Französische Adoptionen schon vor Beben genehmigt
Die Adoptionen der von Bruni-Sarkozy empfangenen Kinder waren bereits vor dem Erdbeben genehmigt worden. Die Familien warteten nur noch auf ein Visum für die Kinder. Paris hatte Anfang der Woche angekündigt, die Adoptionsverfahren beschleunigen zu wollen. Französische Elternvereine hatten seit Tagen darauf gedrängt, die Kinder aus der Not nach dem Erdbeben zu retten.
Mit dem Schicksal von Kindern befassten sich auch die 27 EU-Staaten. Sie wollen bei Adoptionen von Waisenkindern aus dem Erdbebengebiet in Haiti gemeinsam vorgehen. "Wir denken über eine europäische Lösung nach", sagte der zuständige EU-Kommissar Jacques Barrot im spanischen Toledo.
Geldtransfers wieder möglich, erste Banken öffnen
Erstmals seit dem verheerenden Erdbeben in Haiti öffneten am Freitag wieder Geldtransfer-Firmen im Großraum Port-au-Prince ihre Filialen. Unter strengen Sicherheitsvorkehrungen standen Tausende von Menschen Schlange vor den Filialen. Die Öffnungszeiten waren stark beschränkt und wesentlich kürzer als noch vor dem verheerenden Beben vom 12. Januar. Die Geldtransfer-Firmen sind für viele Haitianer sehr wichtig, weil sie dort die Überweisungen ihrer Verwandten aus dem Ausland bekommen. Bei Abhebungen gab es zunächst eine Grenze bei 600 Dollar (etwa 425 Euro), wie Kunden dpa-Reportern berichteten.
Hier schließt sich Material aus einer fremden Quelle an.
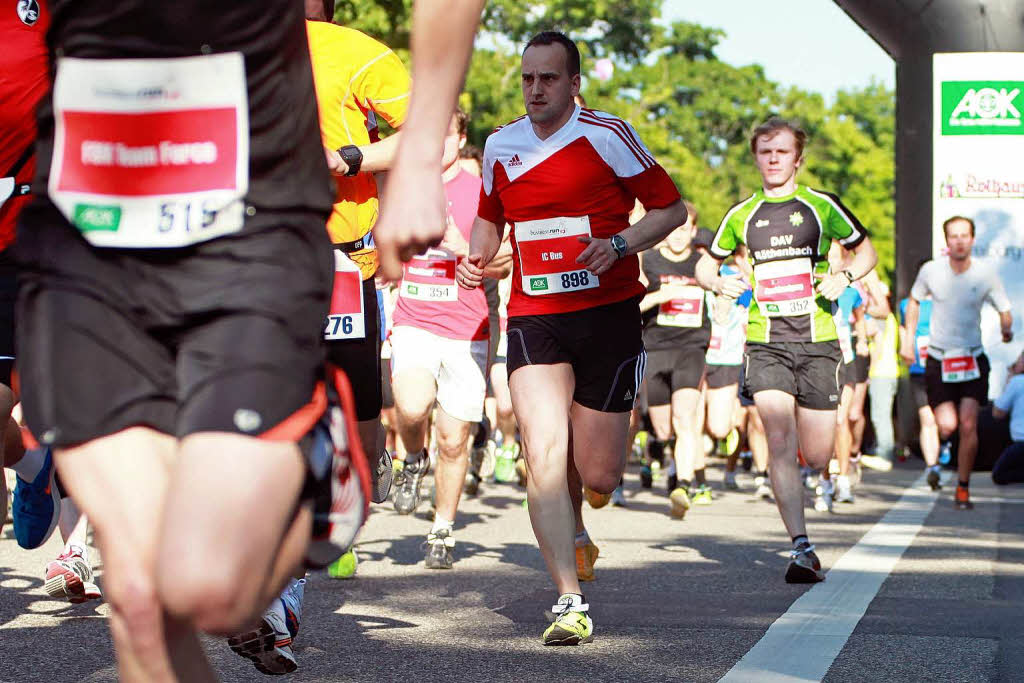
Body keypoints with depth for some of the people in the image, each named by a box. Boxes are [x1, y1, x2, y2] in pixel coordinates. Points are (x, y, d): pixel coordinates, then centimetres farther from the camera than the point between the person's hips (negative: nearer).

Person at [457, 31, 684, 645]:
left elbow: (671, 208, 1)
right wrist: (477, 258, 6)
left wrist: (619, 245, -15)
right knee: (543, 452, -18)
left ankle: (571, 523, 38)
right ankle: (571, 601, -15)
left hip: (608, 314, -2)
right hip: (533, 317, 2)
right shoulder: (500, 146, 9)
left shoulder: (607, 135, -4)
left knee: (598, 476, -1)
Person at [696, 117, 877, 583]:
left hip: (817, 341, 0)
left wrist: (845, 277, -4)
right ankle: (802, 549, -18)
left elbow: (866, 251, 16)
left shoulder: (821, 206, 5)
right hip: (765, 342, 1)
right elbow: (705, 266, 23)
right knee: (780, 443, -17)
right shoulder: (742, 215, 10)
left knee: (817, 456, 1)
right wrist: (720, 283, 0)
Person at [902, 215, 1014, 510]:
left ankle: (963, 488, 6)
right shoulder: (931, 270, -5)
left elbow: (1004, 310, 4)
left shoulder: (985, 273, -6)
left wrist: (1006, 328, -18)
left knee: (968, 425, -11)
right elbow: (914, 301, 13)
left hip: (973, 358, 0)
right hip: (939, 359, 0)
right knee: (947, 426, -10)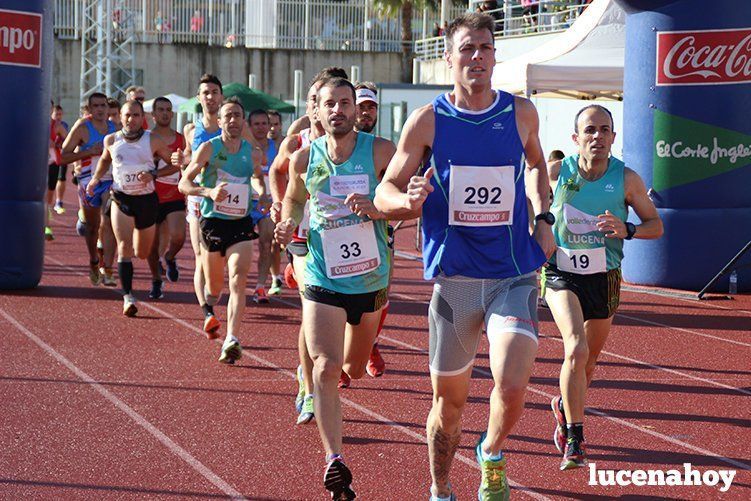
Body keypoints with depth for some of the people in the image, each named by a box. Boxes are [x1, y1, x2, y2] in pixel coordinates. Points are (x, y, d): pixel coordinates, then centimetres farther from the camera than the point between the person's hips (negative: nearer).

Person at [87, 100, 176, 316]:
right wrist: (95, 179, 7)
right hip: (121, 199, 0)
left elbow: (174, 164, 1)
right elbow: (105, 159, 22)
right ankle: (128, 297, -19)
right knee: (124, 247, -17)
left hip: (147, 199, 0)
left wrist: (153, 174, -14)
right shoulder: (111, 140, 0)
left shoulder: (153, 141, -5)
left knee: (142, 253, 11)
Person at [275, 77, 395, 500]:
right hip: (322, 280, -1)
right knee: (326, 369, -17)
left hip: (371, 280, 1)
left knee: (355, 369, 20)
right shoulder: (305, 158, -1)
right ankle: (334, 461, -17)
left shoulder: (380, 152, -7)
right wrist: (289, 222, -3)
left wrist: (377, 210, -23)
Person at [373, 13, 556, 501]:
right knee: (449, 401, 10)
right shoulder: (427, 121, -3)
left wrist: (543, 217, 11)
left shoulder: (522, 113, 2)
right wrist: (409, 200, -21)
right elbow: (384, 193, 2)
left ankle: (492, 454, 14)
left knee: (512, 387, -19)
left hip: (514, 276, 0)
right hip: (454, 278, 0)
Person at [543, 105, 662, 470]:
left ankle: (564, 407, 48)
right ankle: (574, 440, -20)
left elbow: (656, 226, 0)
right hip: (561, 274, -3)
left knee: (590, 357, 17)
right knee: (576, 350, -23)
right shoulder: (556, 174, -8)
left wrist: (627, 230, -19)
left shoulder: (627, 179, -7)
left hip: (604, 278, 3)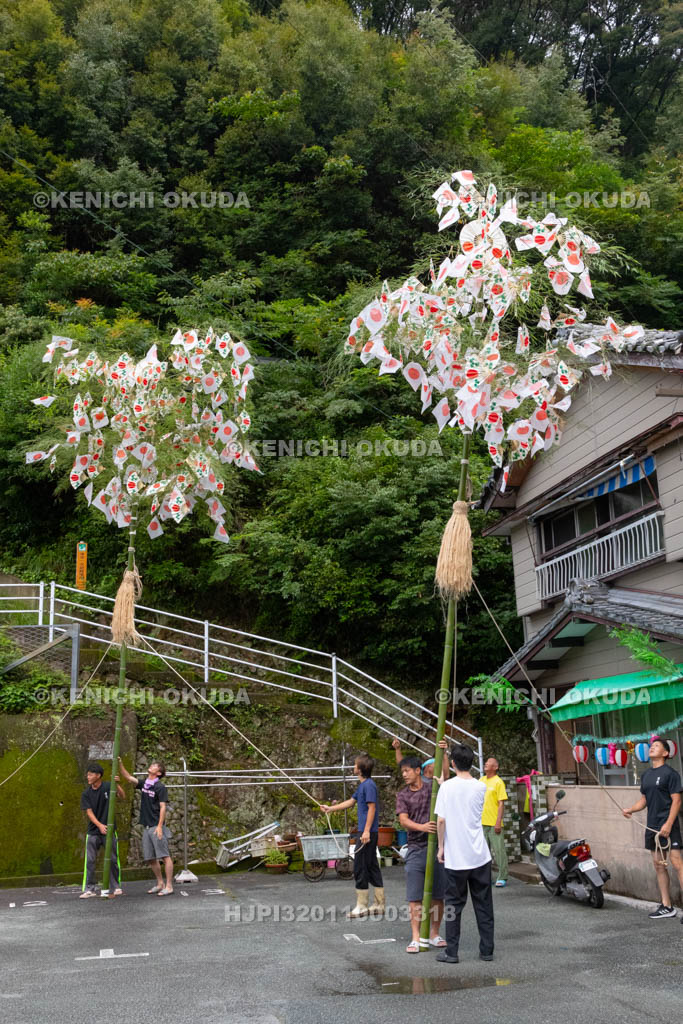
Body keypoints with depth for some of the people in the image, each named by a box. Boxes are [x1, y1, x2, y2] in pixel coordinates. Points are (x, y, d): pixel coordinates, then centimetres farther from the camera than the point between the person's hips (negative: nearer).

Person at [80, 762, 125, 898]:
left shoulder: (107, 787, -5)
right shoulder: (86, 794, 1)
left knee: (113, 859, 5)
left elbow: (122, 797, -16)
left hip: (109, 830, -1)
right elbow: (89, 812, -5)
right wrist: (99, 825, -18)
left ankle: (117, 887, 17)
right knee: (90, 860, -2)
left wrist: (117, 784, -33)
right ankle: (89, 889, 5)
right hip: (93, 832, 2)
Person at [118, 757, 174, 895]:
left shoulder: (160, 787, -7)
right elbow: (128, 777, 10)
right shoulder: (143, 784, 12)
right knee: (150, 858, 11)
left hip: (156, 826, -8)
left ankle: (169, 886, -7)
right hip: (146, 827, 8)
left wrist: (160, 826, -18)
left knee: (165, 856, -7)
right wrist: (120, 763, -2)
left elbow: (163, 807, -11)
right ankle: (160, 884, 23)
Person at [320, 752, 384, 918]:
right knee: (372, 867, 12)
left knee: (360, 868, -4)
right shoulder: (363, 785, 16)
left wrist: (367, 830, -22)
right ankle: (379, 905, 17)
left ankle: (361, 907, 3)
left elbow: (372, 808, -19)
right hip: (369, 832, 10)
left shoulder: (369, 785, -15)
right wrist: (331, 808, 30)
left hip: (368, 832, -10)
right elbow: (351, 801, 26)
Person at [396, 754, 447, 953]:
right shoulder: (402, 795, 5)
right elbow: (403, 821, -7)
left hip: (437, 846, 0)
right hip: (416, 849, 0)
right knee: (415, 897, -2)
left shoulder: (433, 788, 4)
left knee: (438, 895, 7)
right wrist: (422, 827, -26)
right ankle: (416, 938, 3)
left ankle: (434, 934, 19)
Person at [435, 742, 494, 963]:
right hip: (480, 855, 3)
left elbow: (441, 821, -9)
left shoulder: (447, 787, -10)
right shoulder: (481, 787, -1)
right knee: (483, 903, 12)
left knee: (454, 904, 8)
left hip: (456, 857, -3)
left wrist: (441, 847, 3)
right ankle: (486, 950, 18)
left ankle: (451, 952, 12)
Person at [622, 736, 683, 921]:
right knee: (658, 865, 12)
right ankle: (667, 907, 20)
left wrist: (668, 824, -20)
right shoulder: (646, 774, 14)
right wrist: (631, 809, 1)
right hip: (652, 826, 8)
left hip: (668, 825, -8)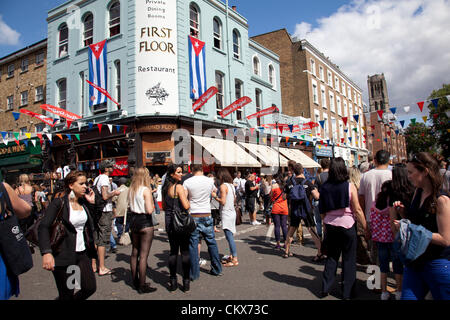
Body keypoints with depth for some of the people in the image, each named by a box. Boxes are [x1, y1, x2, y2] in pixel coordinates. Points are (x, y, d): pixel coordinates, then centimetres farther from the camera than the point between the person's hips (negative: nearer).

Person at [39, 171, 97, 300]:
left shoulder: (84, 202, 7)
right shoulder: (59, 203, -10)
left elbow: (90, 225, 9)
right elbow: (43, 227, -18)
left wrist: (91, 203, 0)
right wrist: (46, 252, -30)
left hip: (83, 253, 5)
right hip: (64, 255, -5)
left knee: (90, 288, 3)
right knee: (66, 295, 5)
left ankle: (74, 298, 30)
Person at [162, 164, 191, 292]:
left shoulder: (165, 188, 9)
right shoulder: (179, 187, -13)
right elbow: (186, 206, -20)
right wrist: (189, 202, 0)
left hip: (169, 222, 7)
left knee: (173, 251, 13)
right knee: (185, 251, 3)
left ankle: (173, 282, 18)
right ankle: (186, 282, 9)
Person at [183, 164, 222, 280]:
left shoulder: (187, 182, -5)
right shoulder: (210, 181, 2)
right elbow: (215, 190, 22)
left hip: (193, 216, -2)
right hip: (207, 216, 2)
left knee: (193, 245, 5)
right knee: (212, 242, 14)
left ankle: (194, 273, 10)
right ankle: (217, 269, 24)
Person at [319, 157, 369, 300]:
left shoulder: (324, 187, -2)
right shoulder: (349, 186, -10)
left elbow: (322, 211, 2)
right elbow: (357, 210, -9)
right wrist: (366, 228, 0)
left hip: (330, 225, 3)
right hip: (347, 225, -3)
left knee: (331, 257, 16)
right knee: (349, 259, 10)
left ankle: (325, 288, 19)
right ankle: (347, 292, 18)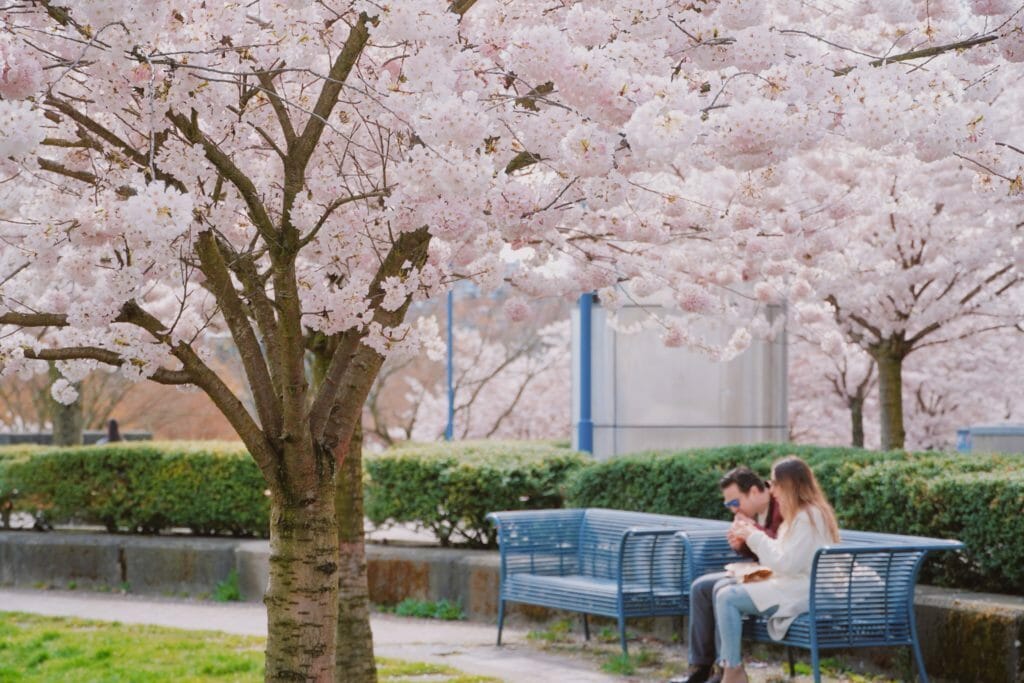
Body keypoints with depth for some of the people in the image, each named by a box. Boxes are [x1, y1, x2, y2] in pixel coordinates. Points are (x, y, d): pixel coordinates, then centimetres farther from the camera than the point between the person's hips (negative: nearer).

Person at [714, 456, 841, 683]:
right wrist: (752, 536, 8)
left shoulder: (808, 517, -16)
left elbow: (787, 564, -21)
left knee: (728, 598, -19)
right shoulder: (799, 514, 16)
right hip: (793, 585, 11)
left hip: (803, 593, -11)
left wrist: (755, 537, -11)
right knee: (722, 590, 3)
Auch mehrere Banken wollten am Samstag wieder öffnen und den Menschen Zugang zu ihren Konten ermöglichen, wie Bankangestellte berichteten. In den vergangenen Tagen hatten Kräfte der Vereinten Nationen Bargeldbestände aus zerstörten Bankgebäuden geholt und in andere Bankfilialen gebracht, um Plünderungen zu vermeiden und die Wiederaufnahme des Bankenbetriebs zu ermöglichen.
Zwei Opfer überlebten zehn Tage unter Trümmern
Obwohl die Suche nach Überlebenden unter den Trümmern eigentlich schon am Donnerstag weitgehend beendet worden war, wurden am Folgetag zwei weitere Überlebende gefunden. Wie lokale Radiosender berichteten, wurden eine 84-jährige Frau und ein 22 Jahre alter Mann in der Hauptstadt Port-au-Prince aus den Trümmern eingestürzter Häuser geborgen. Den jungen Mann habe ein israelisches Rettungsteam entdeckt, hieß es. Beide Geretteten seien stark ausgetrocknet und in kritischen Zustand. Nach Angaben von Medizinern war es deshalb fraglich, ob sie überleben werden.